We've been here before, of course. I remember when we had large numbers of textile workers in Canada. My wife comes from the Eastern Townships, and textile mills were a mainstay of life there, along with agriculture. Now the textile mills are gone, and the family farms have been consolidated into agribusinesses employing a small fraction of what they used to employ (oh, and lots of low-paid temporary foreign workers).
The young people moved and retrained. The old people took early retirement. It wasn't easy for either group. But the changes were necessary. Taxation had a role, but it was a relatively minor one.

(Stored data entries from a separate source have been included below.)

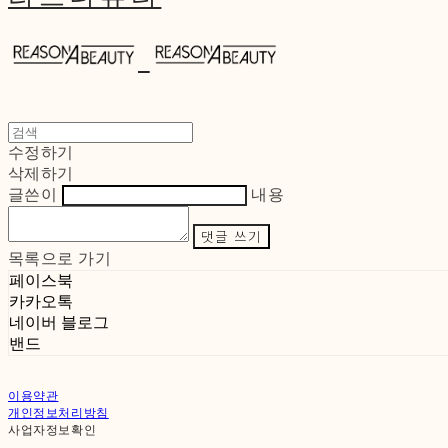
수정하기
삭제하기
글쓴이
내용
댓글 쓰기
목록으로 가기
페이스북
카카오톡
네이버 블로그
밴드
이용약관
개인정보처리방침
사업자정보확인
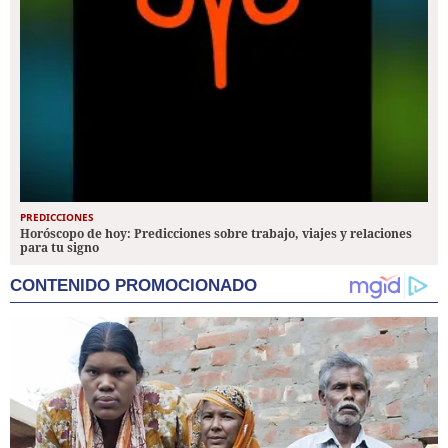
PREDICCIONES
Horóscopo de hoy: Predicciones sobre trabajo, viajes y relaciones
para tu signo
CONTENIDO PROMOCIONADO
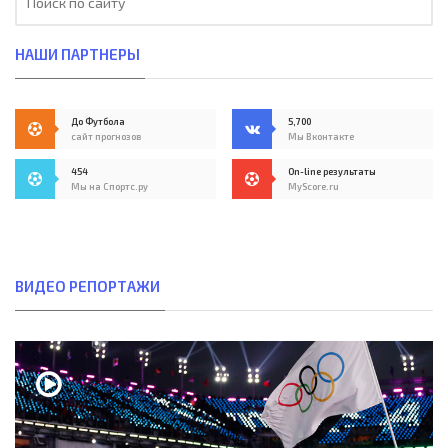
НАШИ ПАРТНЕРЫ
До Футбола
5,700
сайт прогнозов
Мы Вконтакте
454
On-line результаты
Мы на Спортс.ру
MyScore.ru
ВИДЕО РЕПОРТАЖИ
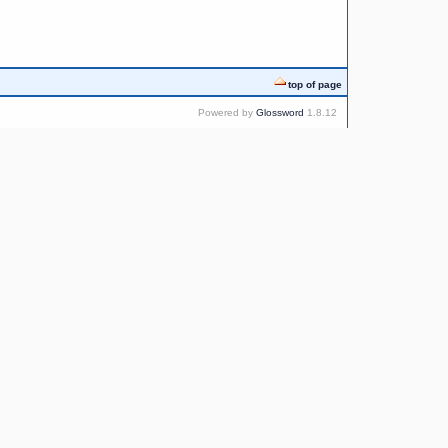
top of page
Powered by
Glossword
1.8.12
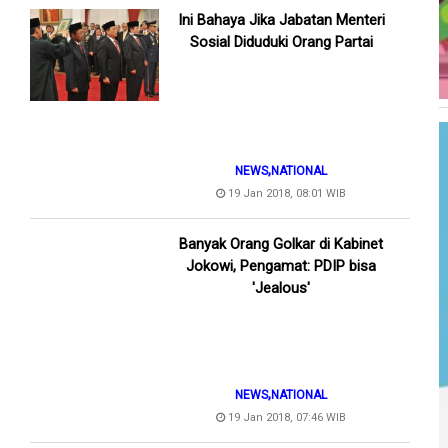
Ini Bahaya Jika Jabatan Menteri
Sosial Diduduki Orang Partai
,
NEWS
NATIONAL
19 Jan 2018, 08:01 WIB
Banyak Orang Golkar di Kabinet
Jokowi, Pengamat: PDIP bisa
'Jealous'
,
NEWS
NATIONAL
19 Jan 2018, 07:46 WIB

Do academic theories explain at what level of taxation we move past low skill job losses and onto people who "matter" economically ? Because if we extrapolate upwards to higher and higher levels of taxation, it implies that if we can be taxed out of our jobs, they mustn't matter.
To economists, everyone "matters". But again, we are facing much stronger forces than taxation when it comes to the creation and destruction of jobs. Right now, the big threat is automation. Smaller but still significant threats are an inadequate education system, minimum wage laws and other (misguided) attempts at social justice, unproductive government spending that sucks resources out of productive uses in our economy, and counterproductive and anticompetitive regulation. Once we have made progress on those, I'll get right on to the case for lighter taxation.
How about farmers.
Dairy and poultry farmers are high on my public enemies list. They have corrupted governments and harmed us all.
Finally, is it economically sound to force the good engineers, CEOs and lawyers of the world to spend their productive time shoveling their own driveways, cutting their own grass and baking their own bread ?
A good point. But I suspect that high minimum wages are an even bigger contributor than high tax rates.